The task:
Express every line of text in the entries below as a JSON list of strings, one string per line, with blank lines omitted. Leave the pictures out of the answer.
____ Input data
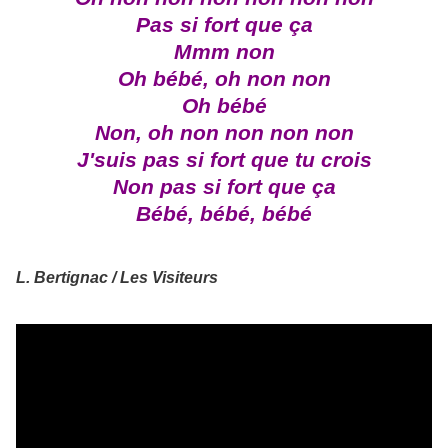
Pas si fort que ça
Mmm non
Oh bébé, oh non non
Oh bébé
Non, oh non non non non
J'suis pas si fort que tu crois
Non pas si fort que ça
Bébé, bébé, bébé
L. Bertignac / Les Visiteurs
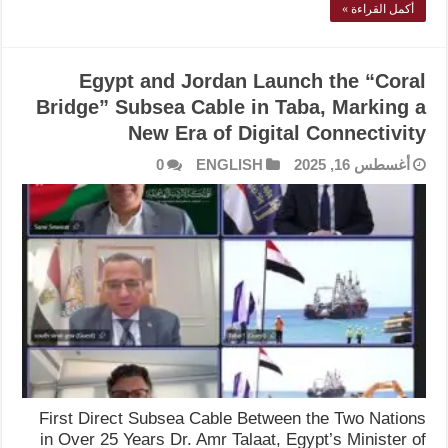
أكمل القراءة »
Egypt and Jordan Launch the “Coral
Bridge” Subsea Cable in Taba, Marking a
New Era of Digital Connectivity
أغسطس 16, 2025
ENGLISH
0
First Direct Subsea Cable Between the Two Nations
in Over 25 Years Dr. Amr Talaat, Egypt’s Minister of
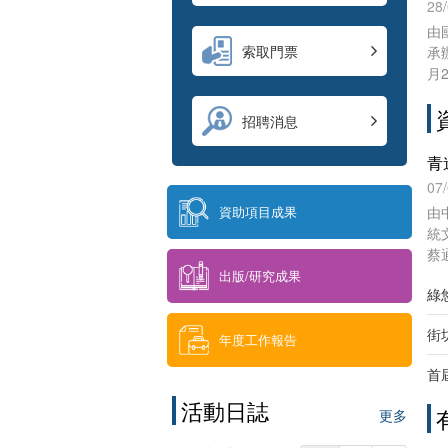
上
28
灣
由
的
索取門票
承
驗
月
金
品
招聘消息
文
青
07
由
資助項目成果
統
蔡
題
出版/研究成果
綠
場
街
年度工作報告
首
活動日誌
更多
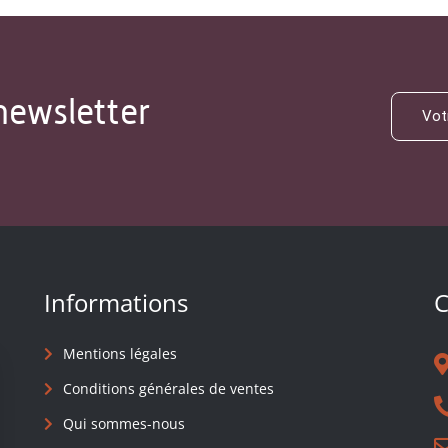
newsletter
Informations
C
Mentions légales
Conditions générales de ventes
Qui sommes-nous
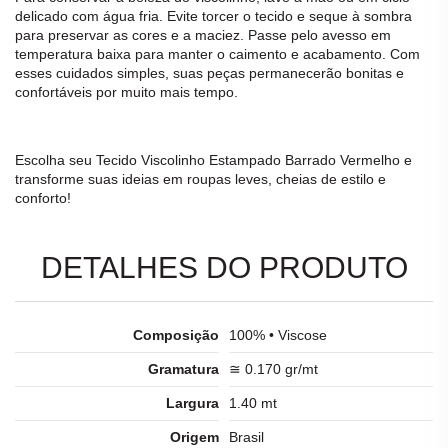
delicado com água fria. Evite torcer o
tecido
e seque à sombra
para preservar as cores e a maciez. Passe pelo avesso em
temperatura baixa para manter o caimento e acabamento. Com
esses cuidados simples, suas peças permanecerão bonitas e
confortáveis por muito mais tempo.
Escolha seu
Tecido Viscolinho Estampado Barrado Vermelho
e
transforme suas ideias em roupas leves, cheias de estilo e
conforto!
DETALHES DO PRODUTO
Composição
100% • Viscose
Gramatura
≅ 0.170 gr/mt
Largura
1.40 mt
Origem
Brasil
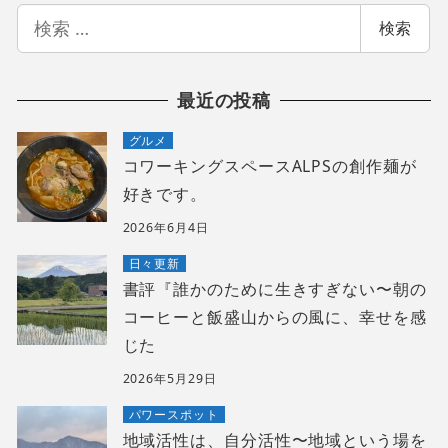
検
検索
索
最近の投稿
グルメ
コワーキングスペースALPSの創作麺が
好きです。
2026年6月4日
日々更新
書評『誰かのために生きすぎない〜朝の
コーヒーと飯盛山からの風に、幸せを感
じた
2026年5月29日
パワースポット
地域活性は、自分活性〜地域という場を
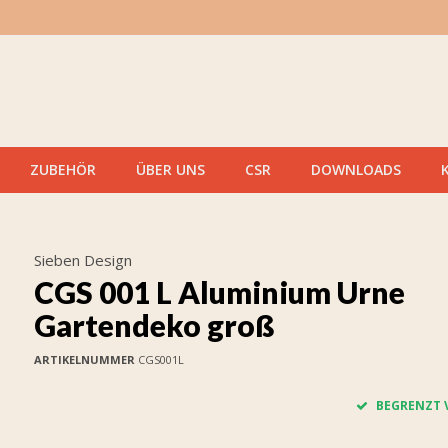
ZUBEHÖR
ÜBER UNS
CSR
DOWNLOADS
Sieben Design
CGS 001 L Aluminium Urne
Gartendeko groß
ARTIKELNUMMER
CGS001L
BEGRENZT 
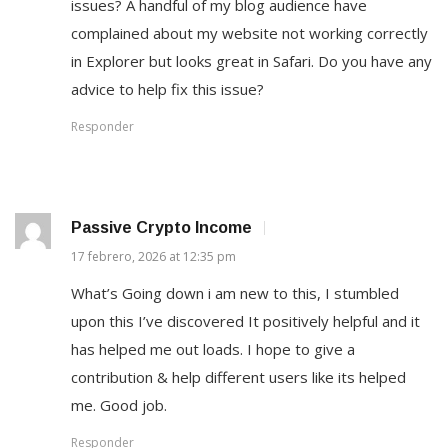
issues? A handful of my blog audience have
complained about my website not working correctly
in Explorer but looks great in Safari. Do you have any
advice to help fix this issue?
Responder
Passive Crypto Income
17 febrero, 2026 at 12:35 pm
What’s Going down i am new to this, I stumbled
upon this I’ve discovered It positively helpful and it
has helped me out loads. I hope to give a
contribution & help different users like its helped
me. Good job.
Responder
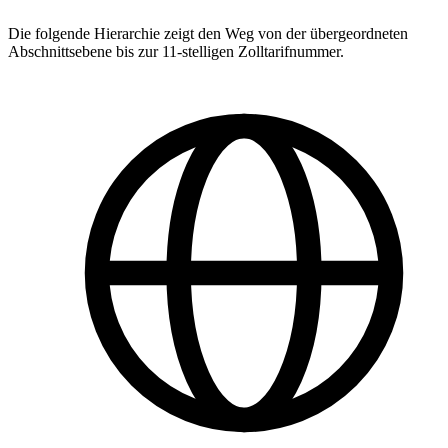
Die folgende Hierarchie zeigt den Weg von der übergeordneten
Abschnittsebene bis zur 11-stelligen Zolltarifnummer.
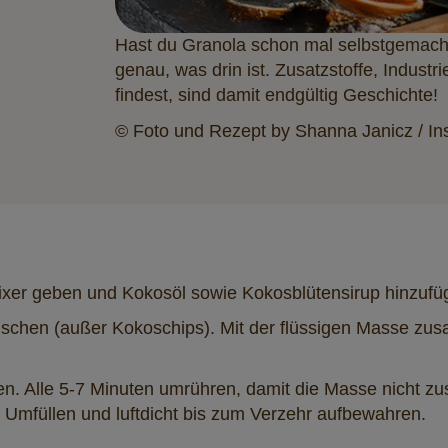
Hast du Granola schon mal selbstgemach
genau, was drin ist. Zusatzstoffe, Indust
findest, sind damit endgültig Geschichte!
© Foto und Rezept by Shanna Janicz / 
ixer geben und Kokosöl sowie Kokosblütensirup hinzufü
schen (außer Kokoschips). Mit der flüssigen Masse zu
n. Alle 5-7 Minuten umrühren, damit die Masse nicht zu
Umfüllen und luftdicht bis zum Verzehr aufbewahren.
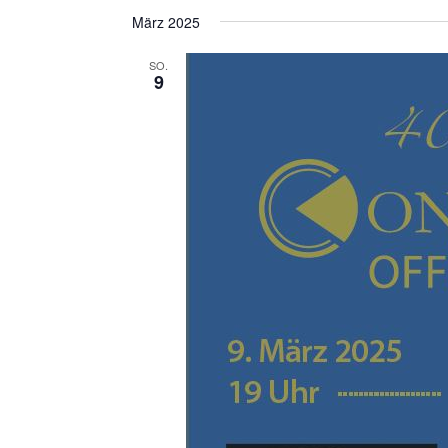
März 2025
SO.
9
________
Exercise output:
[
  "Pas si fort que ça",
  "Mmm non",
  "Oh bébé, oh non non",
  "Oh bébé",
  "Non, oh non non non non",
  "J'suis pas si fort que tu crois",
  "Non pas si fort que ça",
  "Bébé, bébé, bébé",
  "L. Bertignac / Les Visiteurs",
  "أكمل القراءة »",
  "Egypt and Jordan Launch the “Coral",
  "Bridge” Subsea Cable in Taba, Marking a",
  "New Era of Digital Connectivity",
  "أغسطس 16, 2025",
  "ENGLISH",
  "0",
  "First Direct Subsea Cable Between the Two Nations",
  "in Over 25 Years Dr. Amr Talaat, Egypt’s Minister of",
  "上",
  "28",
  "灣",
  "由",
  "的",
  "索取門票",
  "承",
  "驗",
  "月",
  "金",
  "品",
  "招聘消息",
  "文",
  "青",
  "07",
  "由",
  "資助項目成果",
  "統",
  "蔡",
  "題",
  "出版/研究成果",
  "綠",
  "場",
  "街",
  "年度工作報告",
  "首",
  "活動日誌",
  "更多",
  "newsletter",
  "Informations",
  "C",
  "Mentions légales",
  "Conditions générales de ventes",
  "Qui sommes-nous",
  "delicado com água fria. Evite torcer o",
  "tecido",
  "e seque à sombra",
  "para preservar as cores e a maciez. Passe pelo avesso em",
  "temperatura baixa para manter o caimento e acabamento. Com",
  "esses cuidados simples, suas peças permanecerão bonitas e",
  "confortáveis por muito mais tempo.",
  "Escolha seu",
  "Tecido Viscolinho Estampado Barrado Vermelho",
  "e",
  "transforme suas ideias em roupas leves, cheias de estilo e",
  "conforto!",
  "DETALHES DO PRODUTO",
  "Composição",
  "100% • Viscose",
  "Gramatura",
  "≅ 0.170 gr/mt",
  "Largura",
  "1.40 mt",
  "Origem",
  "Brasil",
  "検",
  "検索",
  "索",
  "最近の投稿",
  "グルメ",
  "コワーキングスペースALPSの創作麺が",
  "好きです。",
  "2026年6月4日",
  "日々更新",
  "書評『誰かのために生きすぎない〜朝の",
  "コーヒーと飯盛山からの風に、幸せを感",
  "じた",
  "2026年5月29日",
  "パワースポット",
  "地域活性は、自分活性〜地域という場を",
  "ZUBEHÖR",
  "ÜBER UNS",
  "CSR",
  "DOWNLOADS",
  "Sieben Design",
  "CGS 001 L Aluminium Urne",
  "Gartendeko groß",
  "ARTIKELNUMMER",
  "CGS001L",
  "BEGRENZT ",
  "issues? A handful of my blog audience have",
  "complained about my website not working correctly",
  "in Explorer but looks great in Safari. Do you have any",
  "advice to help fix this issue?",
  "Responder",
  "Passive Crypto Income",
  "17 febrero, 2026 at 12:35 pm",
  "What’s Going down i am new to this, I stumbled",
  "upon this I’ve discovered It positively helpful and it",
  "has helped me out loads. I hope to give a",
  "contribution & help different users like its helped",
  "me. Good job.",
  "Responder",
  "Die folgende Hierarchie zeigt den Weg von der übergeordneten",
  "Abschnittsebene bis zur 11-stelligen Zolltarifnummer.",
  "Hast du Granola schon mal selbstgemach",
  "genau, was drin ist. Zusatzstoffe, Indust",
  "findest, sind damit endgültig Geschichte!",
  "© Foto und Rezept by Shanna Janicz / ",
  "ixer geben und Kokosöl sowie Kokosblütensirup hinzufü",
  "schen (außer Kokoschips). Mit der flüssigen Masse zu",
  "n. Alle 5-7 Minuten umrühren, damit die Masse nicht zu",
  "Umfüllen und luftdicht bis zum Verzehr aufbewahren.",
  "März 2025",
  "SO.",
  "9"
]